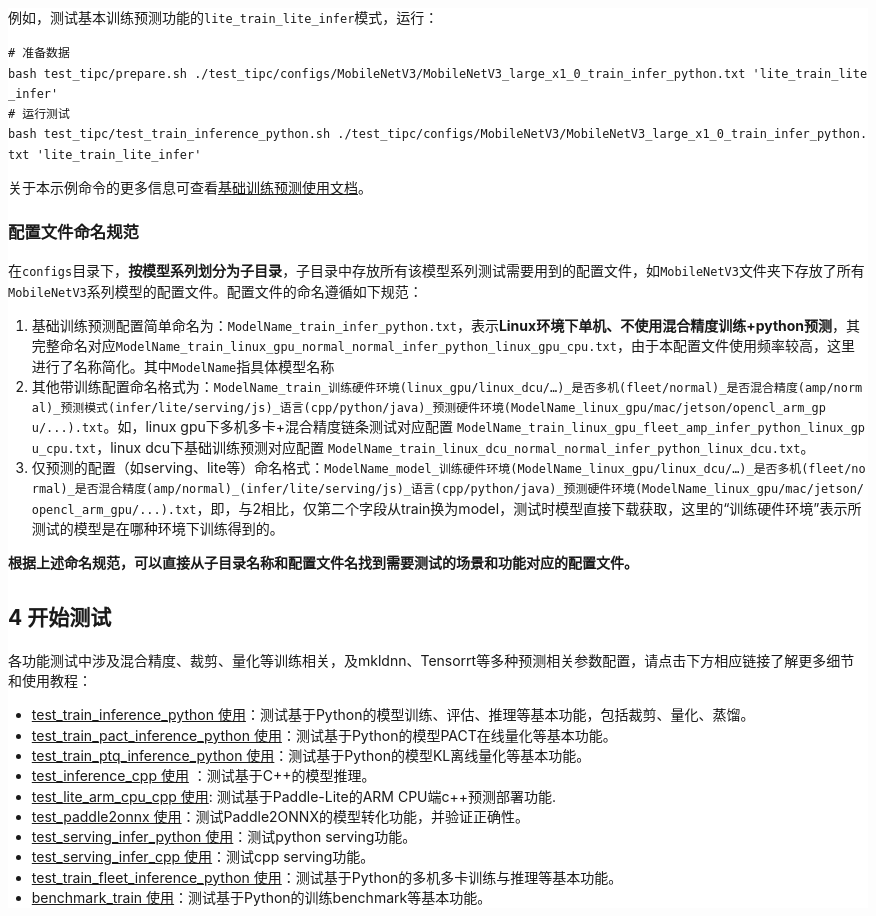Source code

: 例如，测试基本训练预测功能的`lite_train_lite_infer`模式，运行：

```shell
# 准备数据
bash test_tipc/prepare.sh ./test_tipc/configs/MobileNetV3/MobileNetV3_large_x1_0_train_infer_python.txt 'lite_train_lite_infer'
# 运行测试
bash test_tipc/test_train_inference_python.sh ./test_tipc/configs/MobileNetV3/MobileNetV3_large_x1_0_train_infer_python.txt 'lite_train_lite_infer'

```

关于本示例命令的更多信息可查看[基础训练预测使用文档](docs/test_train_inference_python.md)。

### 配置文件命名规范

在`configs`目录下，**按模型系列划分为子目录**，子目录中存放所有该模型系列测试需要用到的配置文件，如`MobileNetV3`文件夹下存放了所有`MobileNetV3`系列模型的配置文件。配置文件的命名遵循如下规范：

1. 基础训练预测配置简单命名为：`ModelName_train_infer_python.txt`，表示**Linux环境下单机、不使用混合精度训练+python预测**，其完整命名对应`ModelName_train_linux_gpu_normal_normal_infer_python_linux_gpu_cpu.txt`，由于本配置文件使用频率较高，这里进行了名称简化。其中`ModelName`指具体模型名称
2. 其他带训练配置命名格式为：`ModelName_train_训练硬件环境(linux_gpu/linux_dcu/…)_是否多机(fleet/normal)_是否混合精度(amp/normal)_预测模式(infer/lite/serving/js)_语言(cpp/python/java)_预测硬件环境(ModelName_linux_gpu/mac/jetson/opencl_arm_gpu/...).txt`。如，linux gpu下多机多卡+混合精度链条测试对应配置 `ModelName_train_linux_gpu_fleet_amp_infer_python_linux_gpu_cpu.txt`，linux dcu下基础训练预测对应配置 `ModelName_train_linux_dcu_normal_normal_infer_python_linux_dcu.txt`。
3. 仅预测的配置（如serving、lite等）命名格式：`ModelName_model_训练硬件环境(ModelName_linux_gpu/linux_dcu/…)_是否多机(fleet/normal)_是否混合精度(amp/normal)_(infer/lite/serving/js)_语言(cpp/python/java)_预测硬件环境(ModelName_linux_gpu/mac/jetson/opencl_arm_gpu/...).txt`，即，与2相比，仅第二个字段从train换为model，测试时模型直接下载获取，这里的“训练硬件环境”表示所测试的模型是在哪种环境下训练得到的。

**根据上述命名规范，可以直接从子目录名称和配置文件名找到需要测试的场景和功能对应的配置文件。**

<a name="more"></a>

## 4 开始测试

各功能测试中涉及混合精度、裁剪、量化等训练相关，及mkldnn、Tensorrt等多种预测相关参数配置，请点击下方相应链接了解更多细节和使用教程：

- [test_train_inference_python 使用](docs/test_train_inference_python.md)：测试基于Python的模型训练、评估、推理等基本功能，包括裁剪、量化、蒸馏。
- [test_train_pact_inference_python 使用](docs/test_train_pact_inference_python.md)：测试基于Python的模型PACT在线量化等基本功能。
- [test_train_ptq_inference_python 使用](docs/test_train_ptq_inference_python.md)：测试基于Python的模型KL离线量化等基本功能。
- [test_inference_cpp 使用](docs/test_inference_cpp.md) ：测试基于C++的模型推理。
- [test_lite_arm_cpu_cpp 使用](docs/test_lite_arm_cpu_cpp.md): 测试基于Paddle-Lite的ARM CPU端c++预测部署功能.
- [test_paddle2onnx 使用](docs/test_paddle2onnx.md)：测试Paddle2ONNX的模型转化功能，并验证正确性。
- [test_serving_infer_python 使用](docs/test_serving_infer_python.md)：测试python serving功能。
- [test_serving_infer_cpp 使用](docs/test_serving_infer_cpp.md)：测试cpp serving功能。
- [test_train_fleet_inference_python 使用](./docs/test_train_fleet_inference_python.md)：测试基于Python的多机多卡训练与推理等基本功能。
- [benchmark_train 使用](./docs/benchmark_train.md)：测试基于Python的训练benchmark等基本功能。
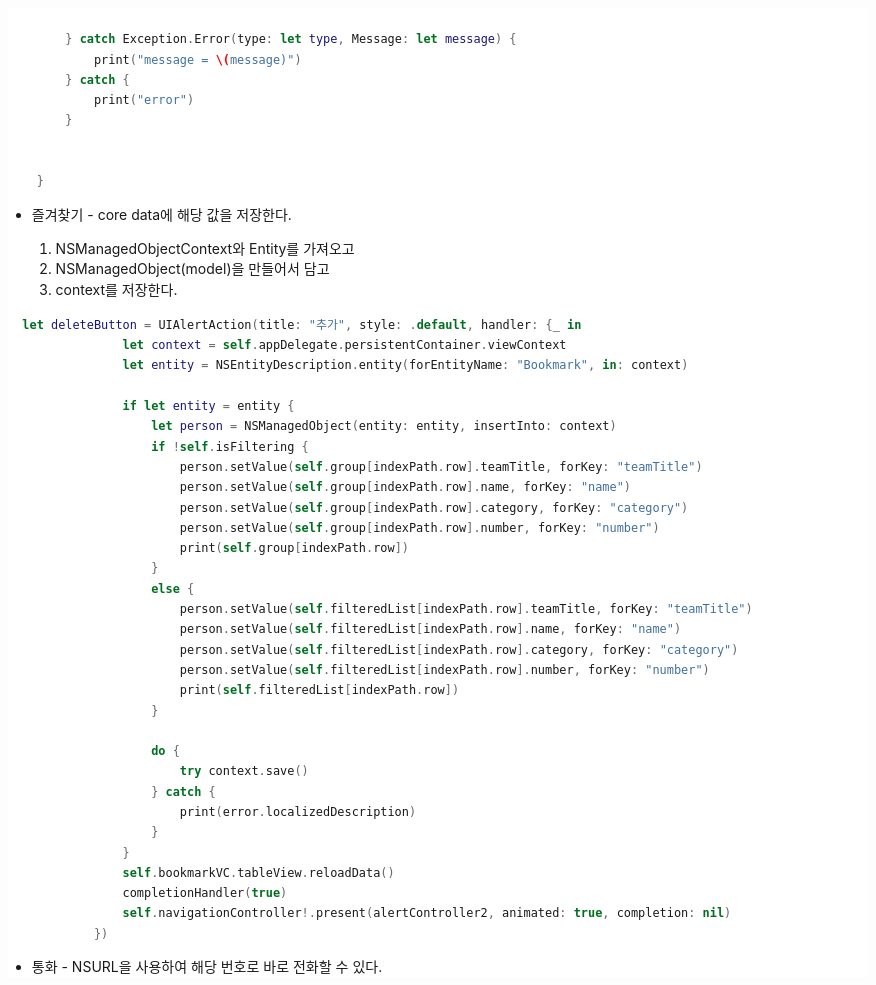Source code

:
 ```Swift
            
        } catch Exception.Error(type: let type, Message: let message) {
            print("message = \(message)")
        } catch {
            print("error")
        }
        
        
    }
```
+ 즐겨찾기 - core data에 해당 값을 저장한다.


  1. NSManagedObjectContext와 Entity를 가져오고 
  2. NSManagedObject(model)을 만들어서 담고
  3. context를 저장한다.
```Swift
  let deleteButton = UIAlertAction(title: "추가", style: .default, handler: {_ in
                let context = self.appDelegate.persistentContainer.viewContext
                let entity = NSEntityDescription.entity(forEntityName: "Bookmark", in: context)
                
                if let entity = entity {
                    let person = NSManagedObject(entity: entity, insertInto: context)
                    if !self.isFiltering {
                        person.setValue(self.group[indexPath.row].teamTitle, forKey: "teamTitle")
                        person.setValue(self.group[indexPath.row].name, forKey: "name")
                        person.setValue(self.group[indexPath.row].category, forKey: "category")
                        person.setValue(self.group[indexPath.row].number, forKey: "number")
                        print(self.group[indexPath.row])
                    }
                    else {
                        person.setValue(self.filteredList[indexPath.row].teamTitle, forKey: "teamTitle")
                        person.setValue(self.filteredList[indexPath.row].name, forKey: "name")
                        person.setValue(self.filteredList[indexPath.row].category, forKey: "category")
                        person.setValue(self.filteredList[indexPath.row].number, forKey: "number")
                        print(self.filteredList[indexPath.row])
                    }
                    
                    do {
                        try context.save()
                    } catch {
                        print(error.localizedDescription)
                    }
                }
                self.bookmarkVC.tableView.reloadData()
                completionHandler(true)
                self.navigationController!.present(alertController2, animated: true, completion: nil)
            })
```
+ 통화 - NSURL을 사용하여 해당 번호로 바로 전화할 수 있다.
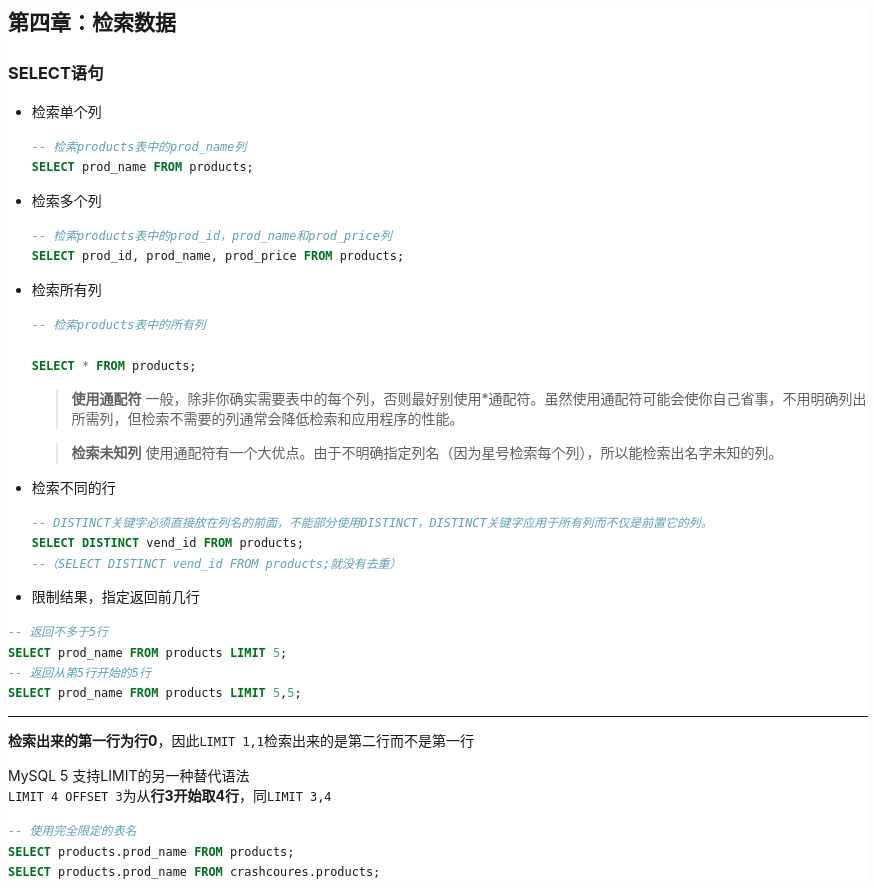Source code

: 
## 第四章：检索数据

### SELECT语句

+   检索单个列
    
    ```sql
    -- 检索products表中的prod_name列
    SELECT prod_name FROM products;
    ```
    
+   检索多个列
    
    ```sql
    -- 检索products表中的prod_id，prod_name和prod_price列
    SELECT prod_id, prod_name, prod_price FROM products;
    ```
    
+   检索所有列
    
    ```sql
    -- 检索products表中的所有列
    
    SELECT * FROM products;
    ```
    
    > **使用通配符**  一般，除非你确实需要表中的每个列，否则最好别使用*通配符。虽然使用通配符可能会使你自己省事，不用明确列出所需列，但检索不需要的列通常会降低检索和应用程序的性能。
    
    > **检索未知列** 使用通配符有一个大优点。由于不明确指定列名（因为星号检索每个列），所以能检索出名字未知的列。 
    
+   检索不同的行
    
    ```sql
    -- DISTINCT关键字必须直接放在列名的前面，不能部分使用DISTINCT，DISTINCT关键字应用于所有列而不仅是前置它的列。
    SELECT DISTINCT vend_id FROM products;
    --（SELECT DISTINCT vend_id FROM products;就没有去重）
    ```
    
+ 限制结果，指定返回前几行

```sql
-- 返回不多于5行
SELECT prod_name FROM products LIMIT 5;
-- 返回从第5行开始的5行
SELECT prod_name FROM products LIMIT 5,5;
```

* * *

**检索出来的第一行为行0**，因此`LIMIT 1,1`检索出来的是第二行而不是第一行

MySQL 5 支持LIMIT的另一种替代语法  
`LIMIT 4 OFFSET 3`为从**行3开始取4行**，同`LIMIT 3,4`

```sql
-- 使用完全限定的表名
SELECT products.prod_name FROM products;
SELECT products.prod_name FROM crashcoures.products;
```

• [YOUR OBJECTIVE]:
Omit the pictures and repeat the rest of the listing verbatim.

• [RESULT BELOW]:
Source code

: 例如，测试基本训练预测功能的`lite_train_lite_infer`模式，运行：

```shell
# 准备数据
bash test_tipc/prepare.sh ./test_tipc/configs/MobileNetV3/MobileNetV3_large_x1_0_train_infer_python.txt 'lite_train_lite_infer'
# 运行测试
bash test_tipc/test_train_inference_python.sh ./test_tipc/configs/MobileNetV3/MobileNetV3_large_x1_0_train_infer_python.txt 'lite_train_lite_infer'

```

关于本示例命令的更多信息可查看[基础训练预测使用文档](docs/test_train_inference_python.md)。

### 配置文件命名规范

在`configs`目录下，**按模型系列划分为子目录**，子目录中存放所有该模型系列测试需要用到的配置文件，如`MobileNetV3`文件夹下存放了所有`MobileNetV3`系列模型的配置文件。配置文件的命名遵循如下规范：

1. 基础训练预测配置简单命名为：`ModelName_train_infer_python.txt`，表示**Linux环境下单机、不使用混合精度训练+python预测**，其完整命名对应`ModelName_train_linux_gpu_normal_normal_infer_python_linux_gpu_cpu.txt`，由于本配置文件使用频率较高，这里进行了名称简化。其中`ModelName`指具体模型名称
2. 其他带训练配置命名格式为：`ModelName_train_训练硬件环境(linux_gpu/linux_dcu/…)_是否多机(fleet/normal)_是否混合精度(amp/normal)_预测模式(infer/lite/serving/js)_语言(cpp/python/java)_预测硬件环境(ModelName_linux_gpu/mac/jetson/opencl_arm_gpu/...).txt`。如，linux gpu下多机多卡+混合精度链条测试对应配置 `ModelName_train_linux_gpu_fleet_amp_infer_python_linux_gpu_cpu.txt`，linux dcu下基础训练预测对应配置 `ModelName_train_linux_dcu_normal_normal_infer_python_linux_dcu.txt`。
3. 仅预测的配置（如serving、lite等）命名格式：`ModelName_model_训练硬件环境(ModelName_linux_gpu/linux_dcu/…)_是否多机(fleet/normal)_是否混合精度(amp/normal)_(infer/lite/serving/js)_语言(cpp/python/java)_预测硬件环境(ModelName_linux_gpu/mac/jetson/opencl_arm_gpu/...).txt`，即，与2相比，仅第二个字段从train换为model，测试时模型直接下载获取，这里的“训练硬件环境”表示所测试的模型是在哪种环境下训练得到的。

**根据上述命名规范，可以直接从子目录名称和配置文件名找到需要测试的场景和功能对应的配置文件。**

<a name="more"></a>

## 4 开始测试

各功能测试中涉及混合精度、裁剪、量化等训练相关，及mkldnn、Tensorrt等多种预测相关参数配置，请点击下方相应链接了解更多细节和使用教程：

- [test_train_inference_python 使用](docs/test_train_inference_python.md)：测试基于Python的模型训练、评估、推理等基本功能，包括裁剪、量化、蒸馏。
- [test_train_pact_inference_python 使用](docs/test_train_pact_inference_python.md)：测试基于Python的模型PACT在线量化等基本功能。
- [test_train_ptq_inference_python 使用](docs/test_train_ptq_inference_python.md)：测试基于Python的模型KL离线量化等基本功能。
- [test_inference_cpp 使用](docs/test_inference_cpp.md) ：测试基于C++的模型推理。
- [test_lite_arm_cpu_cpp 使用](docs/test_lite_arm_cpu_cpp.md): 测试基于Paddle-Lite的ARM CPU端c++预测部署功能.
- [test_paddle2onnx 使用](docs/test_paddle2onnx.md)：测试Paddle2ONNX的模型转化功能，并验证正确性。
- [test_serving_infer_python 使用](docs/test_serving_infer_python.md)：测试python serving功能。
- [test_serving_infer_cpp 使用](docs/test_serving_infer_cpp.md)：测试cpp serving功能。
- [test_train_fleet_inference_python 使用](./docs/test_train_fleet_inference_python.md)：测试基于Python的多机多卡训练与推理等基本功能。
- [benchmark_train 使用](./docs/benchmark_train.md)：测试基于Python的训练benchmark等基本功能。
Source code

:
 ```Swift
            
        } catch Exception.Error(type: let type, Message: let message) {
            print("message = \(message)")
        } catch {
            print("error")
        }
        
        
    }
```
+ 즐겨찾기 - core data에 해당 값을 저장한다.


  1. NSManagedObjectContext와 Entity를 가져오고 
  2. NSManagedObject(model)을 만들어서 담고
  3. context를 저장한다.
```Swift
  let deleteButton = UIAlertAction(title: "추가", style: .default, handler: {_ in
                let context = self.appDelegate.persistentContainer.viewContext
                let entity = NSEntityDescription.entity(forEntityName: "Bookmark", in: context)
                
                if let entity = entity {
                    let person = NSManagedObject(entity: entity, insertInto: context)
                    if !self.isFiltering {
                        person.setValue(self.group[indexPath.row].teamTitle, forKey: "teamTitle")
                        person.setValue(self.group[indexPath.row].name, forKey: "name")
                        person.setValue(self.group[indexPath.row].category, forKey: "category")
                        person.setValue(self.group[indexPath.row].number, forKey: "number")
                        print(self.group[indexPath.row])
                    }
                    else {
                        person.setValue(self.filteredList[indexPath.row].teamTitle, forKey: "teamTitle")
                        person.setValue(self.filteredList[indexPath.row].name, forKey: "name")
                        person.setValue(self.filteredList[indexPath.row].category, forKey: "category")
                        person.setValue(self.filteredList[indexPath.row].number, forKey: "number")
                        print(self.filteredList[indexPath.row])
                    }
                    
                    do {
                        try context.save()
                    } catch {
                        print(error.localizedDescription)
                    }
                }
                self.bookmarkVC.tableView.reloadData()
                completionHandler(true)
                self.navigationController!.present(alertController2, animated: true, completion: nil)
            })
```
+ 통화 - NSURL을 사용하여 해당 번호로 바로 전화할 수 있다.
Source code

: 
## 第四章：检索数据

### SELECT语句

+   检索单个列
    
    ```sql
    -- 检索products表中的prod_name列
    SELECT prod_name FROM products;
    ```
    
+   检索多个列
    
    ```sql
    -- 检索products表中的prod_id，prod_name和prod_price列
    SELECT prod_id, prod_name, prod_price FROM products;
    ```
    
+   检索所有列
    
    ```sql
    -- 检索products表中的所有列
    
    SELECT * FROM products;
    ```
    
    > **使用通配符**  一般，除非你确实需要表中的每个列，否则最好别使用*通配符。虽然使用通配符可能会使你自己省事，不用明确列出所需列，但检索不需要的列通常会降低检索和应用程序的性能。
    
    > **检索未知列** 使用通配符有一个大优点。由于不明确指定列名（因为星号检索每个列），所以能检索出名字未知的列。 
    
+   检索不同的行
    
    ```sql
    -- DISTINCT关键字必须直接放在列名的前面，不能部分使用DISTINCT，DISTINCT关键字应用于所有列而不仅是前置它的列。
    SELECT DISTINCT vend_id FROM products;
    --（SELECT DISTINCT vend_id FROM products;就没有去重）
    ```
    
+ 限制结果，指定返回前几行

```sql
-- 返回不多于5行
SELECT prod_name FROM products LIMIT 5;
-- 返回从第5行开始的5行
SELECT prod_name FROM products LIMIT 5,5;
```

* * *

**检索出来的第一行为行0**，因此`LIMIT 1,1`检索出来的是第二行而不是第一行

MySQL 5 支持LIMIT的另一种替代语法  
`LIMIT 4 OFFSET 3`为从**行3开始取4行**，同`LIMIT 3,4`

```sql
-- 使用完全限定的表名
SELECT products.prod_name FROM products;
SELECT products.prod_name FROM crashcoures.products;
```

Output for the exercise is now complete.